For every record beneath this instruction, give an exact repetition, omitting images.

- _Records to use_:

#####

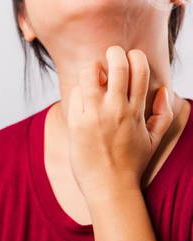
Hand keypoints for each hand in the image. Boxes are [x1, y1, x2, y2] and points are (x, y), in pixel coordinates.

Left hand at [67, 46, 173, 201]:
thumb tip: (165, 90)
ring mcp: (94, 115)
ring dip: (92, 68)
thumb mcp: (154, 140)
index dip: (134, 56)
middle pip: (116, 64)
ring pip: (90, 74)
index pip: (139, 70)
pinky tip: (82, 98)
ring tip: (94, 76)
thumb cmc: (131, 164)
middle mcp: (116, 109)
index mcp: (136, 111)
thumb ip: (163, 114)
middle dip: (113, 52)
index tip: (130, 58)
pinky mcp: (76, 123)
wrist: (109, 187)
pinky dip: (78, 90)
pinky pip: (75, 94)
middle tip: (110, 56)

#####

- _Output of the task_:
Hand keypoints for each hand in the image. Boxes are [x1, y1, x2, y2] and points are (x, y), in pixel coordinates.

Left hand at [67, 46, 173, 201]:
thumb tip: (165, 90)
ring mcp: (94, 115)
ring dip: (92, 68)
thumb mcp: (154, 140)
index dip: (134, 56)
middle pip: (116, 64)
ring pip: (90, 74)
index pip: (139, 70)
pinky tip: (82, 98)
ring tip: (94, 76)
thumb cmc: (131, 164)
middle mcp: (116, 109)
index mcp: (136, 111)
thumb ip: (163, 114)
middle dip: (113, 52)
index tip: (130, 58)
pinky mcp: (76, 123)
wrist: (109, 187)
pinky dip: (78, 90)
pinky pip: (75, 94)
middle tip: (110, 56)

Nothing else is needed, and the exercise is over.